My first screen name ever was Melus Achlus which was a transliteration of koine and it means 'dark mist'. I thought it had a gothic ring to it but no one could remember it or spell it so, Max Detail.


----------



## Ivan (Jan 17, 2006)

> _Originally posted by historyb_
> Because I like history.  Specifally Ancient Egypt, Civil War and WW2



...and what about Curly?

My username is my real name....or is it?


----------



## kevin.carroll (Jan 17, 2006)

It was predestined...but I cooperated with grace and infused a "."


----------



## QueenEsther (Jan 20, 2006)

Because Queen Esther is really cool


----------



## Dag Fish (Jan 21, 2006)

"Dag" is Hebrew for *fish* .... and "fish" is English for *fish*


----------



## ReformedWretch (Jan 21, 2006)

And in your FIRST post you tell us that you are actually Fish fish.


----------



## Contra_Mundum (Jan 21, 2006)

I like Athanasius, the church father.

I'm also _pro Christo,_ which makes me _contra mundum._

I am at war with the world, and everything of it.
I want every Christian to be citizens of the Kingdom of God first, and then citizens of the nations of this world.
I want every Christian to recognize the rest of this world's Christians as his first worldly concern, and only then his own worldly well-being.
I want every Christian to be a *bond-slave* of Jesus Christ, and then no world system can own him.
I want every Christian to be Christ's freedman, and then no worldly institution can enslave him.


----------



## Dag Fish (Jan 21, 2006)

Yes I thought it was kinda funny...


----------



## Pergamum (Jan 31, 2006)

Real simple....

I chose my username as my own name and my picture as my own picture.

This is because we are a Christian board here and this is a surefire way to stay accountable and answerable to all of our posts. 

The internet is way too anonymous and this breeds contempt for civility (i.e. hit and run rudeness in terse little screeds).

Plus, if I meet any of you - I want you to recognize me and not think, "Hmmm..he doesn't look anything like Obi-wan Kenobi, Robin Hood or a Martini glass."


----------



## LadyFlynt (Jan 31, 2006)

Well, if you want to see ppl out of disguise, then you have to visit the photo album.


----------



## Semper Fidelis (Feb 1, 2006)

I use DevilDog elsewhere but some here might not understand it is a term that Marines use (a nickname given to Marines by the Germans in WWI _teuffel hunden_ for their ferocity in battle).
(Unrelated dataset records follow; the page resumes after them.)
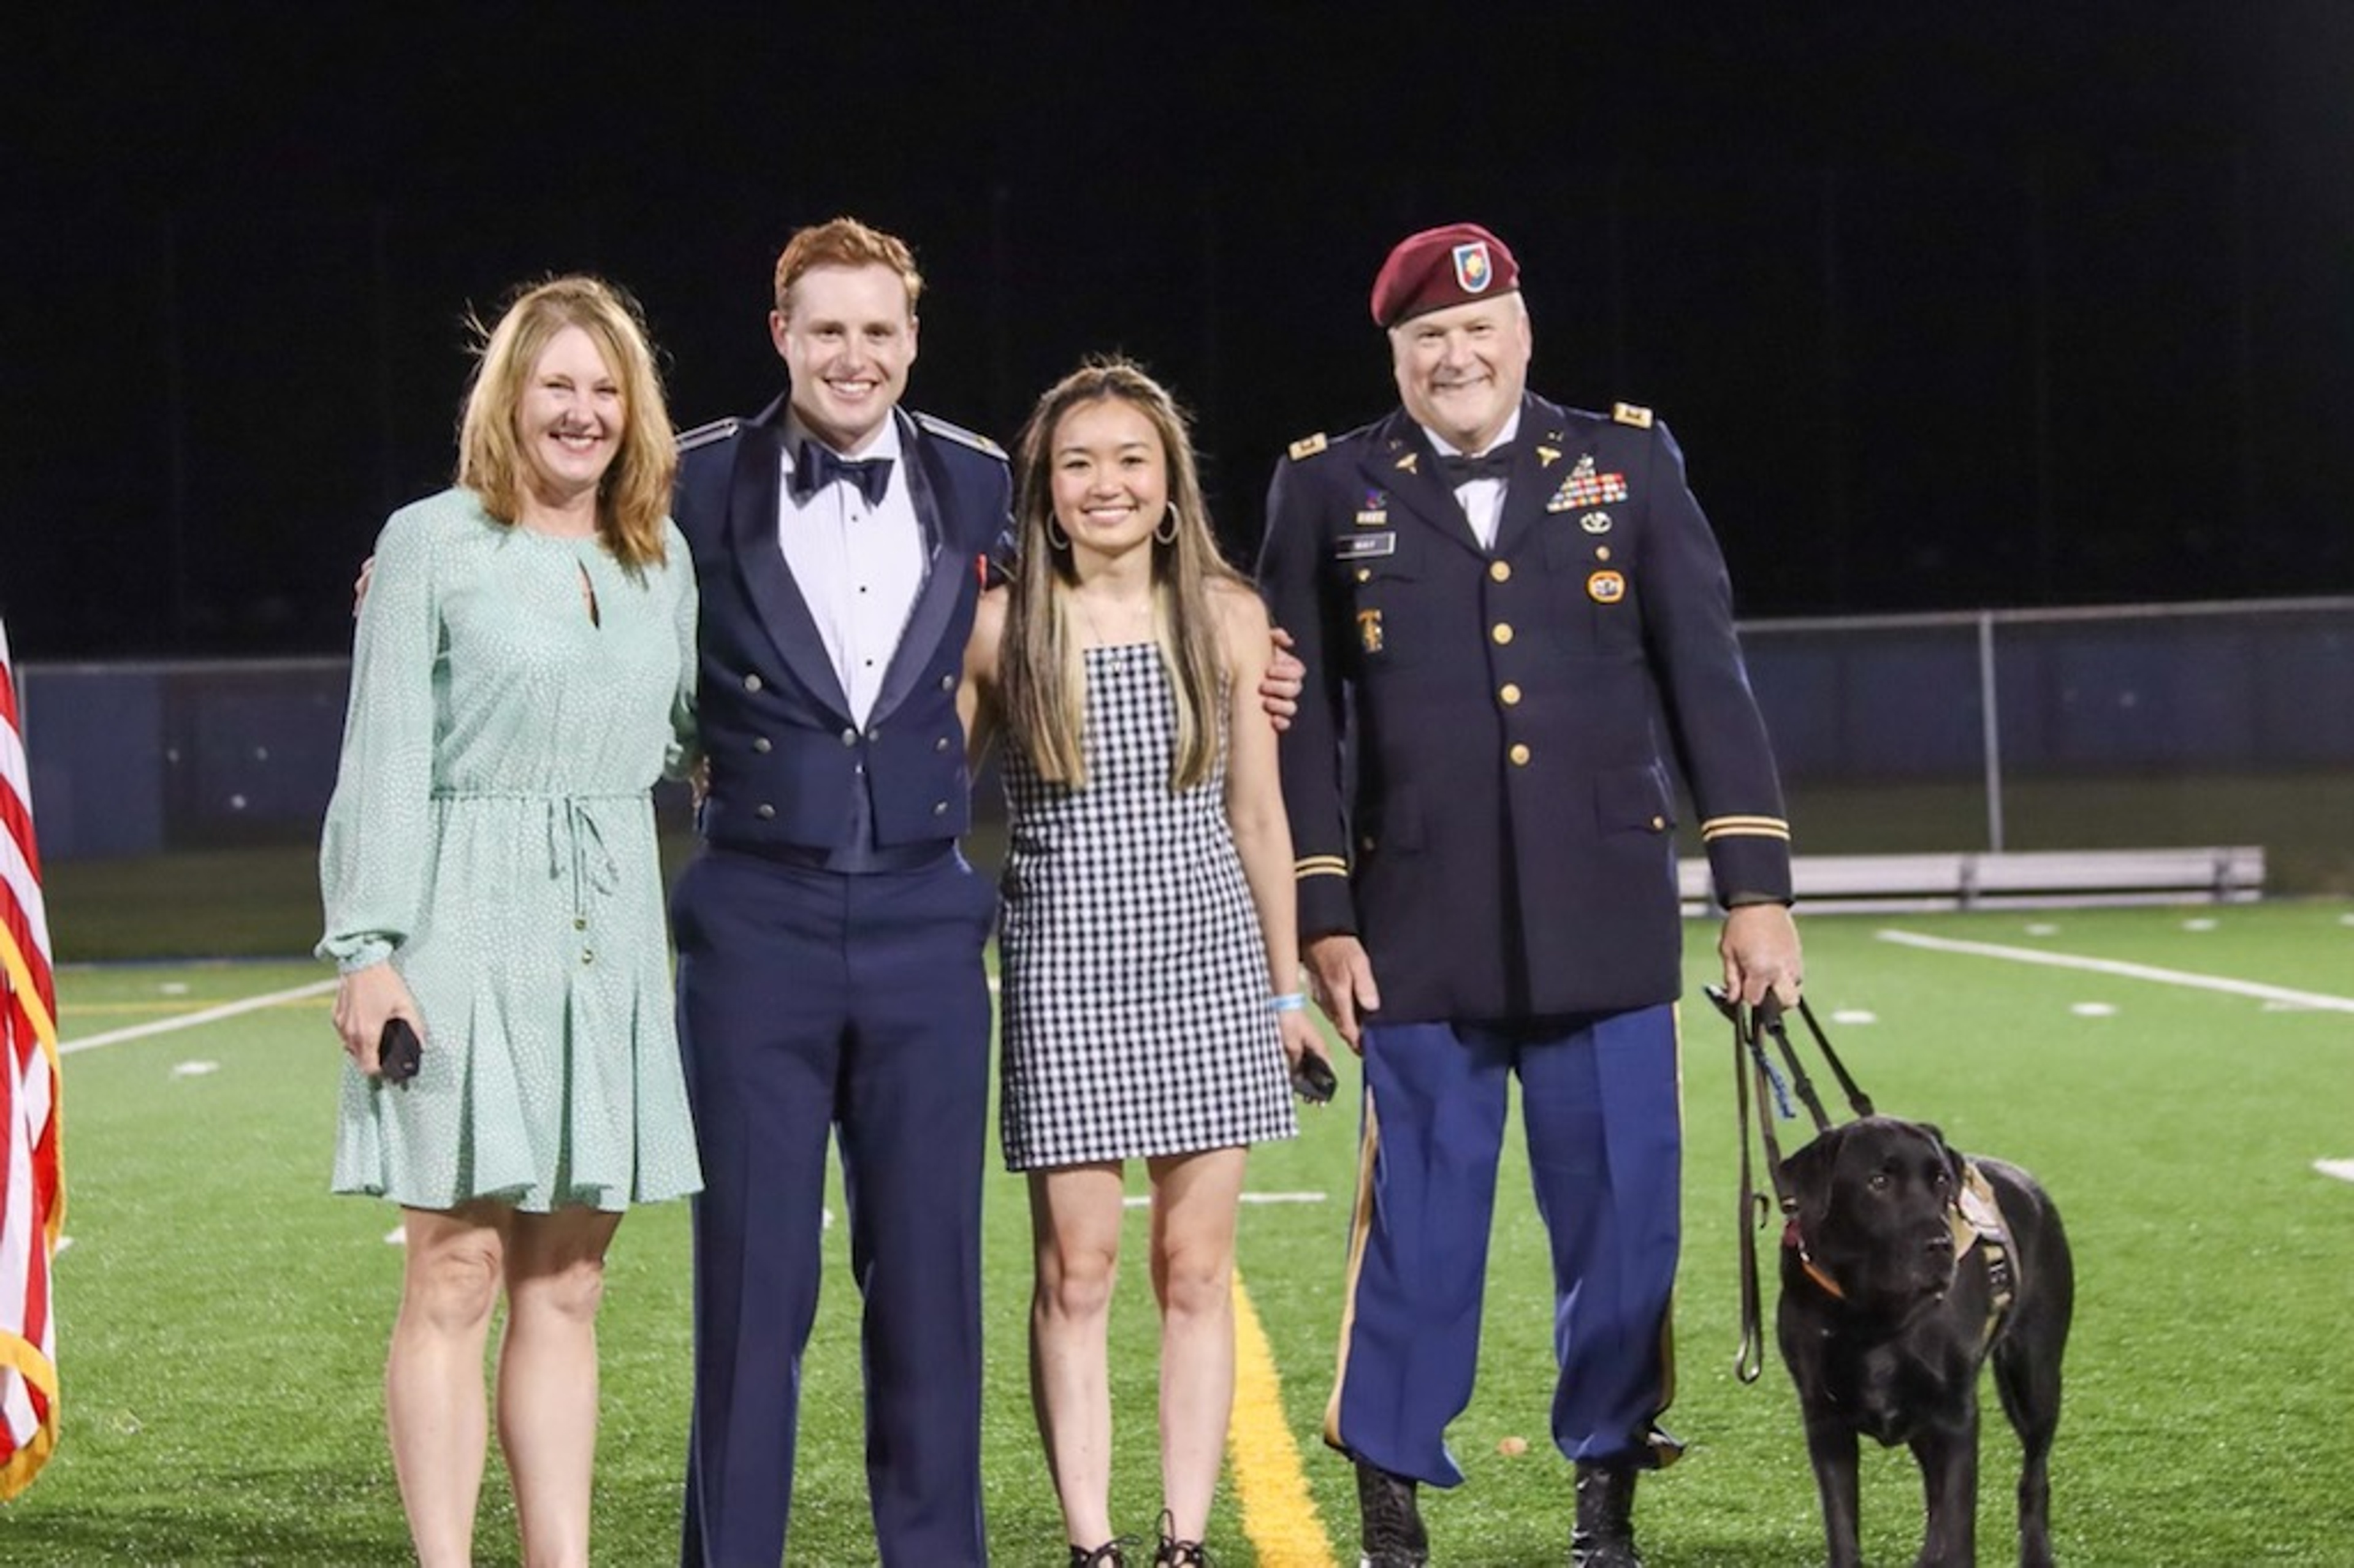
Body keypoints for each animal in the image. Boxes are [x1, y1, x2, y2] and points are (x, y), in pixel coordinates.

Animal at [1770, 1111, 2071, 1563]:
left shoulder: (1955, 1415)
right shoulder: (1825, 1420)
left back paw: (2036, 1555)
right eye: (1879, 1181)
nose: (1940, 1245)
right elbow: (1843, 1529)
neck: (1871, 1314)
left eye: (1942, 1181)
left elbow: (1958, 1526)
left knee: (2034, 1476)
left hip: (2034, 1377)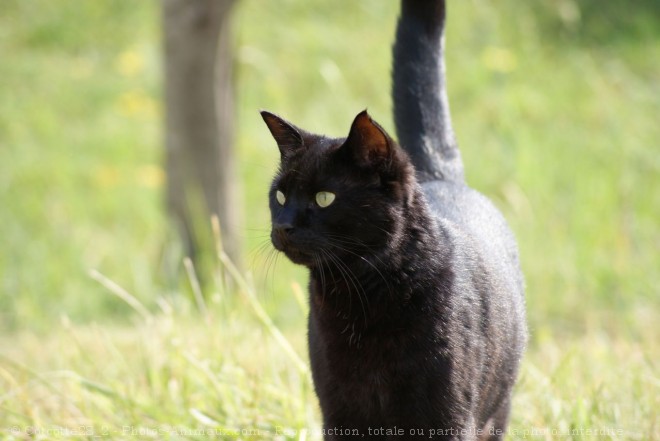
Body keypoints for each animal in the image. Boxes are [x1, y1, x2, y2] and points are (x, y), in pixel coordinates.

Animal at [260, 1, 524, 438]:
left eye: (325, 197)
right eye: (280, 195)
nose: (283, 226)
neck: (362, 298)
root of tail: (439, 177)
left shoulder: (448, 415)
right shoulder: (340, 412)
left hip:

I also have used LeatherNeck (Marine uniforms used to have a leather stock collar device to protect against bayonet and sword wounds).

Semper Fideles (Always Faithful) is the Marine Motto. I wonder sometimes if people think that I believe I am Always Faithful. I am certainly not and am saved, by Grace, by a God who is truly Semper Fideles.

[Edited on 2-2-2006 by SemperFideles]


----------



## ~~Susita~~ (Feb 9, 2006)

Since my first name is Susan and my middle name is Anita, my friends started calling me Susita. 

And that is the end of the story.


----------



## Civbert (Feb 9, 2006)

I'm a *civ*il engineer, and I'm a nerd like Dil*bert*.


----------



## Semper Fidelis (Feb 9, 2006)

> _Originally posted by Civbert_
> I'm a *civ*il engineer, and I'm a nerd like Dil*bert*.


I figured there was some Dilbert affinity going on but thanks for explaining the Civ part of it.


----------